--- begin Text provided ---

MODULE -12
SPI Bus interface
Introduction:
Serial to Peripheral Interface (SPI) is a hardware/firmware
communications protocol developed by Motorola and later
adopted by others in the industry. Microwire of National
Semiconductor is same as SPI. Sometimes SPI is also called
a "four wire" serial bus.
The Serial Peripheral Interface or SPI-bus is a simple
4-wire serial communications interface used by many microprocessor/microcontroller
peripheral chips that enables the controllers and peripheral
devices to communicate each other. Even though it is developed
primarily for the communication between host processor and
peripherals, a connection of two processors via SPI is just
as well possible.
The SPI bus, which operates at full duplex (means, signals
carrying data can go in both directions simultaneously),
is a synchronous type data link setup with a Master / Slave
interface and can support up to 1 megabaud or 10Mbps of
speed. Both single-master and multi-master protocols are
possible in SPI. But the multi-master bus is rarely used
and look awkward, and are usually limited to a single slave.
The SPI Bus is usually used only on the PCB. There are
many facts, which prevent us from using it outside the PCB
area. The SPI Bus was designed to transfer data between
various IC chips, at very high speeds. Due to this high-speed
aspect, the bus lines cannot be too long, because their
reactance increases too much, and the Bus becomes unusable.
However, its possible to use the SPI Bus outside the PCB
at low speeds, but this is not quite practical.
The peripherals can be a Real Time Clocks, converters like
ADC and DAC, memory modules like EEPROM and FLASH, sensors
like temperature sensors and pressure sensors, or some other
devices like signal-mixer, potentiometer, LCD controller,
UART, CAN controller, USB controller and amplifier.
Data and control lines of the SPI and the basic connection:
An SPI protocol specifies 4 signal wires.
1. Master Out Slave In (MOSI) - MOSI signal is generated
by Master, recipient is the Slave.
2. Master In Slave Out (MISO) - Slaves generate MISO signals
and recipient is the Master.
3. Serial Clock (SCLK or SCK) - SCLK signal is generated
by the Master to synchronize data transfers between
the master and the slave.
4. Slave Select (SS) from master to Chip Select (CS) of
slave - SS signal is generated by Master to select
individual slave/peripheral devices. The SS/CS is an active
low signal.
There may be other naming conventions such as Serial Data
In [SDI] in place of MOSI and Serial Data Out [SDO] for
MISO.
Among these four logic signals, two of them MOSI &
MISO can be grouped as data lines and other two SS &
SCLK as control lines.

--- end Text provided ---
--- begin Data segment ---

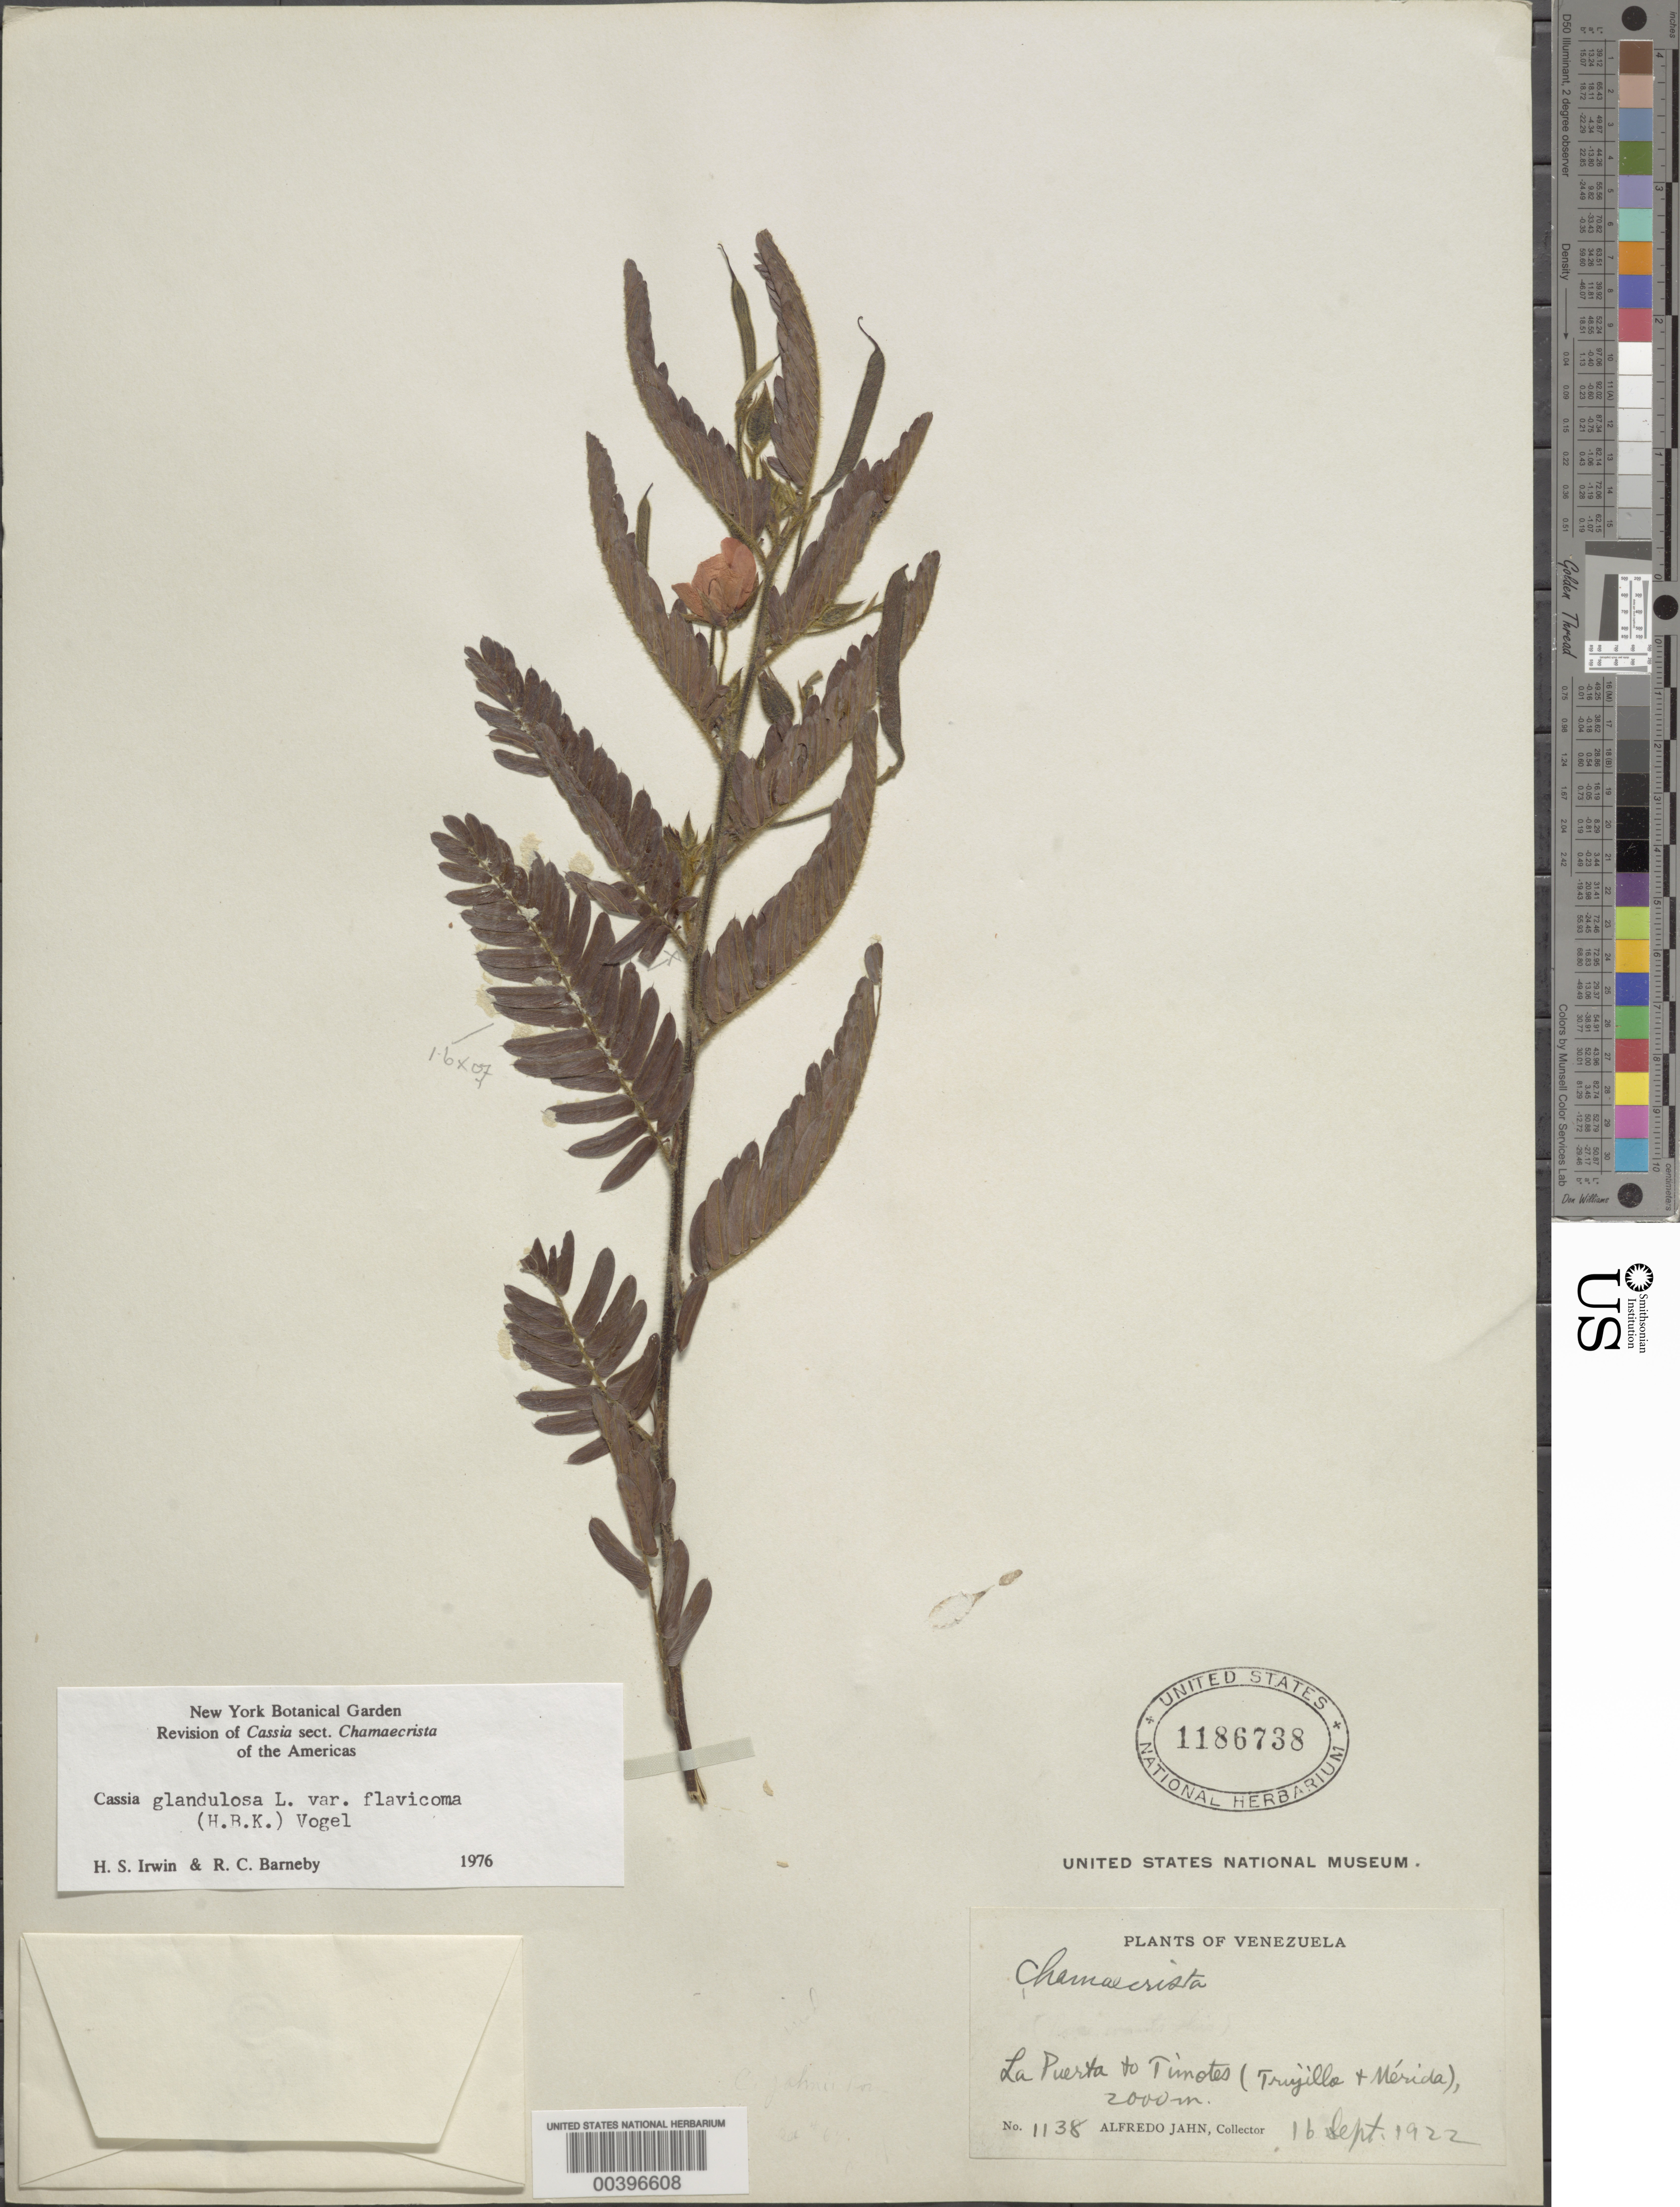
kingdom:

--- end Data segment ---

▶ **Parts of the exercise**:
1 - Reproduce the passage of the SPI bus module that starts at the words "There may be" and ends after "as control lines.".
2 - Which company does the SPI bus module say developed the protocol?

▶ **Answers for the exercise**:
1 -
There may be other naming conventions such as Serial Data
In [SDI] in place of MOSI and Serial Data Out [SDO] for
MISO.
Among these four logic signals, two of them MOSI &
MISO can be grouped as data lines and other two SS &
SCLK as control lines.

2 - Motorola.